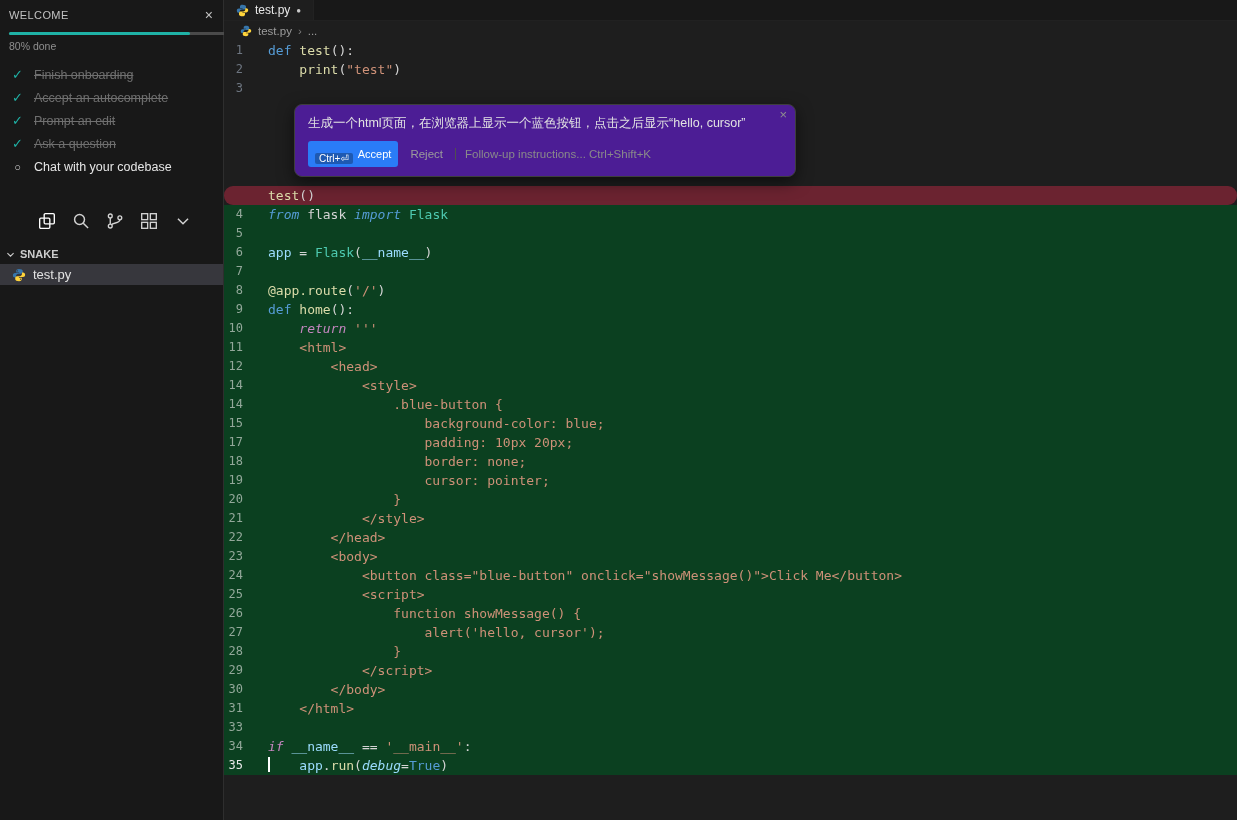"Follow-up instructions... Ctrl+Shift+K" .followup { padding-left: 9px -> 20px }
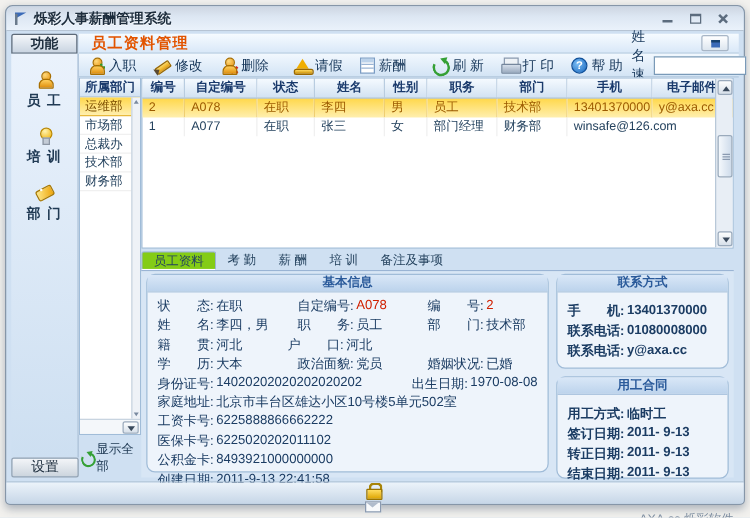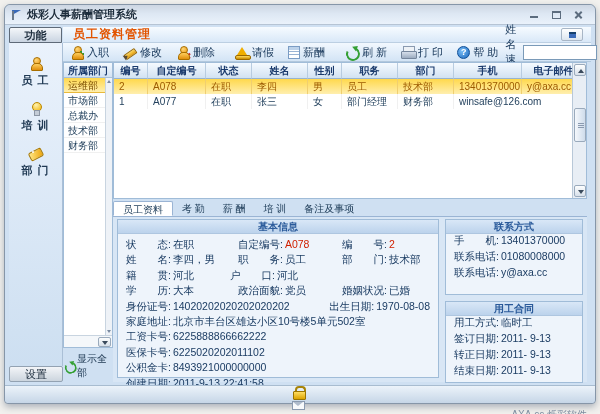"员工资料" .dtab.active { background: #ffffff -> #84cc16 }
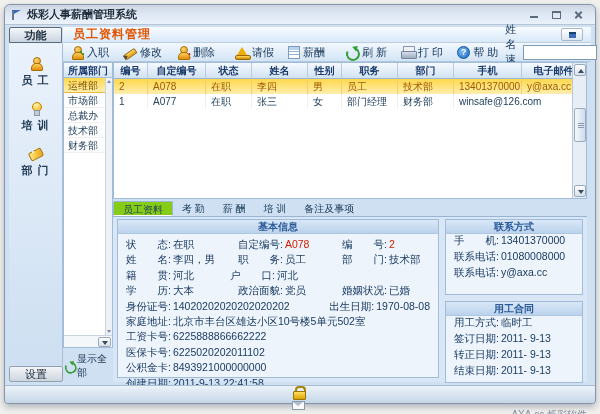"基本信息" .gbox { border-radius: 0 -> 7px }
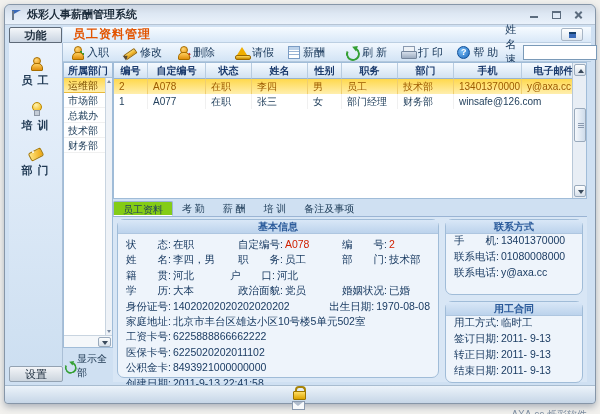"手 机:" .gpad { font-weight: none -> bold; padding-top: 0 -> 8px }
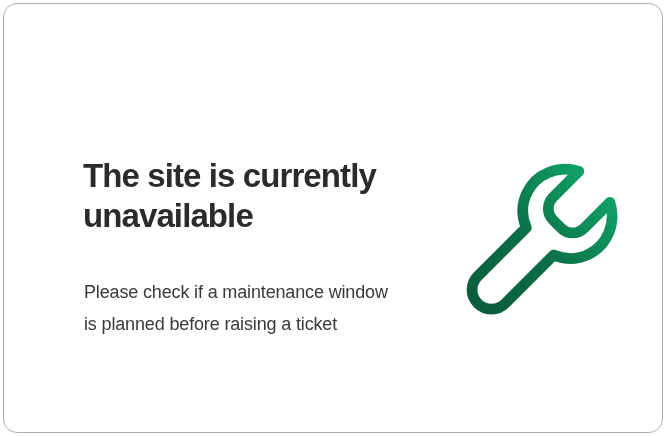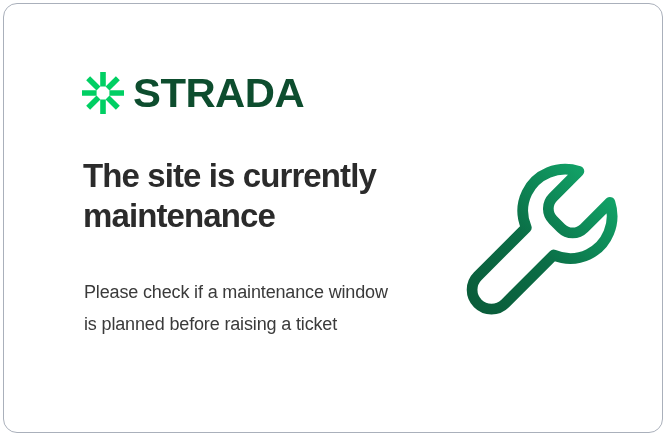"STRADA" div.brand { html: <div> <span> <svg> <g> <polygon></polygon> <polygon></polygon> <polygon></polygon> <polygon></polygon> <g> <polygon></polygon> <polygon></polygon> <polygon></polygon> <polygon></polygon> </g> </g> </svg> </span> <span>STRADA</span> </div> -> none }
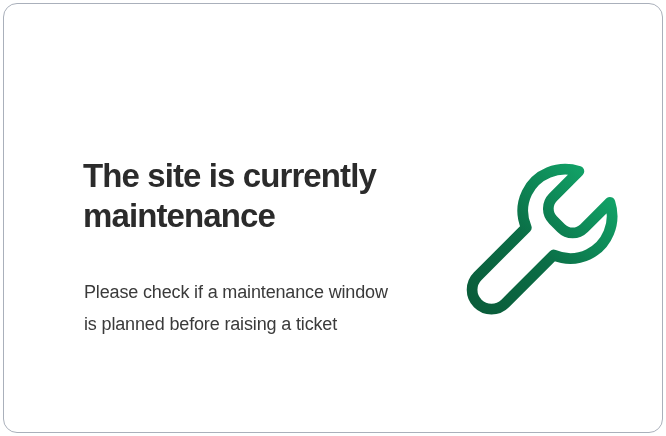"The site is currently maintenance" h1.headline { text: maintenance -> unavailable }
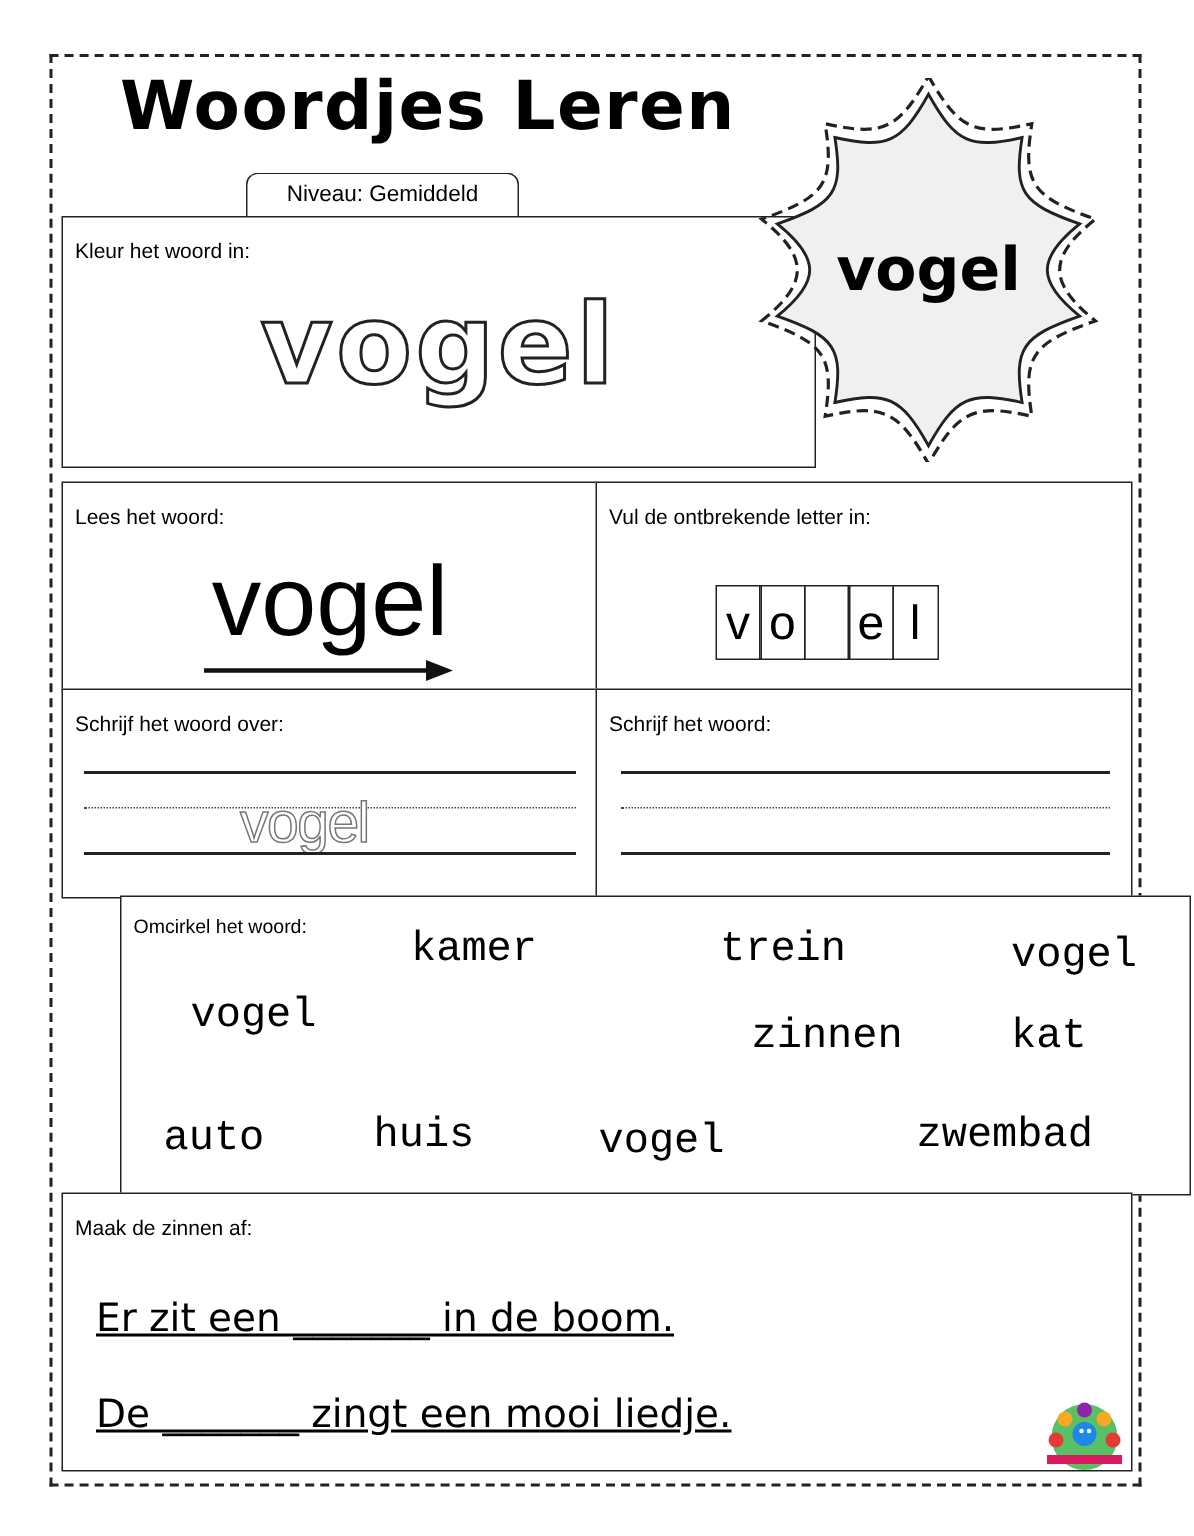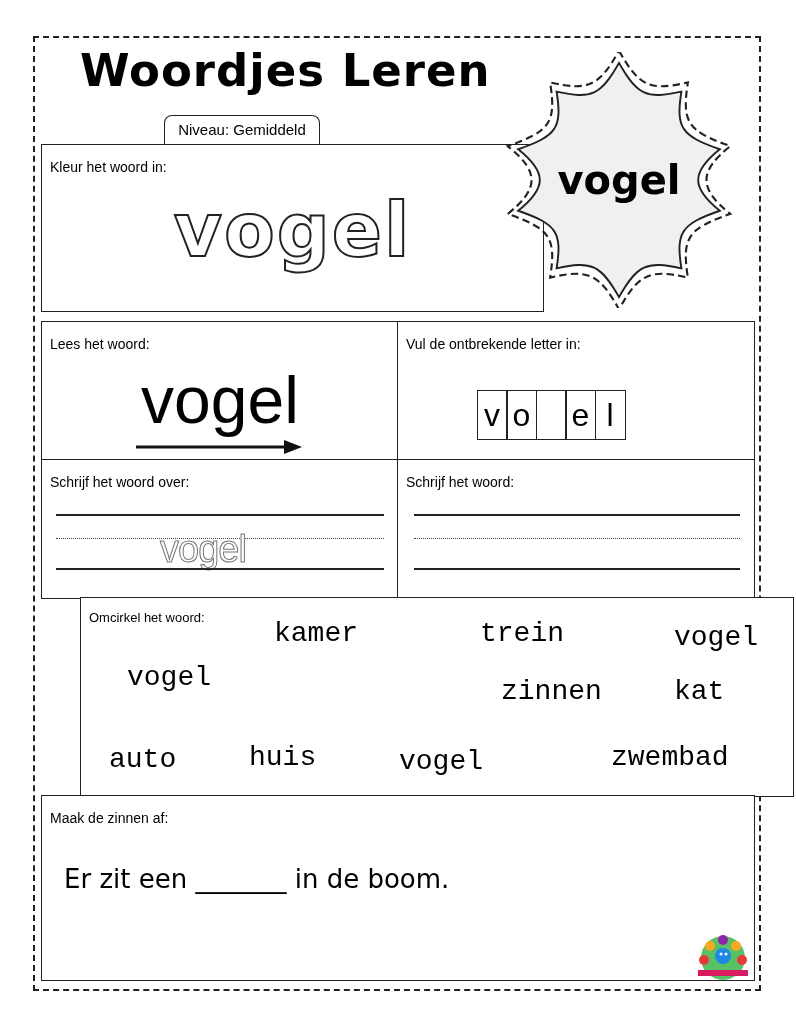"Niveau: Gemiddeld" .tab { width: 156px -> 182px }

== Task goal ==
At the line containing "font-weight: none ->", begin reproducing the entries word for word, and continue through their last line. Leave out the pictures.

== Response to this task ==
"手 机:" .gpad { font-weight: none -> bold; padding-top: 0 -> 8px }
"STRADA" div.brand { html: <div> <span> <svg> <g> <polygon></polygon> <polygon></polygon> <polygon></polygon> <polygon></polygon> <g> <polygon></polygon> <polygon></polygon> <polygon></polygon> <polygon></polygon> </g> </g> </svg> </span> <span>STRADA</span> </div> -> none }
"The site is currently maintenance" h1.headline { text: maintenance -> unavailable }
"Niveau: Gemiddeld" .tab { width: 156px -> 182px }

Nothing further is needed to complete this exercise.